What are the best practices for bootstrapping data into CloudSearch?
Best Practices
Amazon CloudSearch | Analytics
After you’ve launched your domain, the next step is loading your data into Amazon CloudSearch. You’ll likely need to upload a single large dataset, and then make smaller updates or additions as new data comes in. The following guidelines will help make bootstrapping your initial data into CloudSearch quick and easy.
- Use the curl-v command line tool when preparing your script
During the upload of a dataset, the script you’ve written reads your data and uses it to create JSON or XML documents. We recommend preparing this script in advance, and using curl or another simple command line tool to see if you’re able to upload the documents that the script creates.
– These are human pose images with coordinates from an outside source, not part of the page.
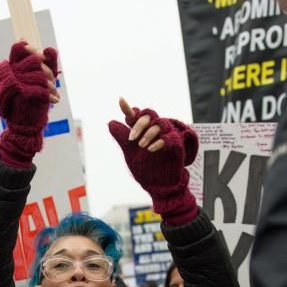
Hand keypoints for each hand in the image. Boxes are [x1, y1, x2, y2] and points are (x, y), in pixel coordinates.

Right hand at [0, 41, 59, 164]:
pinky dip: (49, 95)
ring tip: (54, 93)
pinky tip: (54, 100)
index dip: (30, 49)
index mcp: (10, 68)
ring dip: (50, 84)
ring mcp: (13, 82)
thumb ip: (46, 65)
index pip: (18, 49)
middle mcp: (9, 73)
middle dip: (46, 70)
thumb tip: (50, 48)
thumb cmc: (32, 103)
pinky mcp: (19, 94)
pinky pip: (39, 88)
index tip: (42, 57)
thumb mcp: (41, 82)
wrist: (24, 127)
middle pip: (33, 60)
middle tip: (53, 82)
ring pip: (38, 74)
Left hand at [108, 98, 197, 213]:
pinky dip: (159, 142)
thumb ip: (122, 138)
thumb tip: (110, 122)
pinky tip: (151, 149)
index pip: (135, 117)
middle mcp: (154, 131)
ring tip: (142, 146)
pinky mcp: (176, 145)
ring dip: (148, 134)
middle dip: (139, 124)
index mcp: (142, 131)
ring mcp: (166, 136)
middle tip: (131, 138)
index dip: (127, 109)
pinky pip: (169, 137)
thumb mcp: (130, 153)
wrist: (157, 186)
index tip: (120, 100)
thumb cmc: (145, 169)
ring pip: (159, 124)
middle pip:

The “-v” option in curl often provides more detailed information about syntax problems than the AWS SDK or Boto, which both suppress errors for production purposes. Curl displays more detailed error messages, which helps identify the sources of any issues.
- Use the UTF-8 character code
Make sure that all data is formatted in the UTF-8 character code format, and that any bad Unicode characters have been removed before uploading to CloudSearch. Illegal characters will cause the document upload to fail.
- Batch your documents
Batching your documents is perhaps the most important step in data bootstrapping. Submitting documents to CloudSearch individually is not only inefficient, but also leads to preventable errors.
A document batch is simply a collection of add and delete operations that represent the documents you want to add, update, or delete from your domain. Batches are described in either JSON or XML, and when you upload them to a domain, the data is indexed automatically, according to the domain’s indexing options. Since you’re billed for the total number of document batches uploaded to your search domain, it’s more cost-effective to upload your data in batches of 5 MB, the maximum allowed per upload. You can also upload batches in parallel to reduce the amount of time it takes to upload your data.
- Pre-scale
It’s also important to pre-scale your data before uploading it to CloudSearch. Pre-scaling involves selecting the appropriate instance type for the amount of data you wish to upload.
Choosing an instance with enough capacity to handle the size of your upload can help prevent errors and a high replication count. Although replication can help decrease search response time, it doesn’t increase the size of the data pipe or address core problems in data uploads.
CloudSearch will automatically scale up to larger instances as you send more data. Still, pre-selecting the appropriate instance type saves time later in the bootstrapping process, as scaling from one instance to another tends to be a slower process. Below is a sample script to pre-scale the domain for boostrapping and to restore the instance type after data is loaded.
Pre-scale before bootstrapping:
aws cloudsearch update-scaling-parameters –domain-name foo –scaling-parameters DesiredInstanceType=search.m3.2xlarge
aws cloudsearch index-documents –domain-name foo
Restore after data loading:
aws cloudsearch update-scaling-parameters –domain-name foo –scaling-parameters DesiredInstanceType=search.m1.small
aws cloudsearch index-documents –domain-name foo
What are some ways to avoid 504 errors?
Best Practices
Amazon CloudSearch | Analytics
If you’re seeing 504 errors or high replication counts, try moving to larger instance type. For example, if you’re having problems with m3.large, move up to m3.xlarge. If you continue to get 504 errors even after pre-scaling, start batching the data and increase the delay between retries.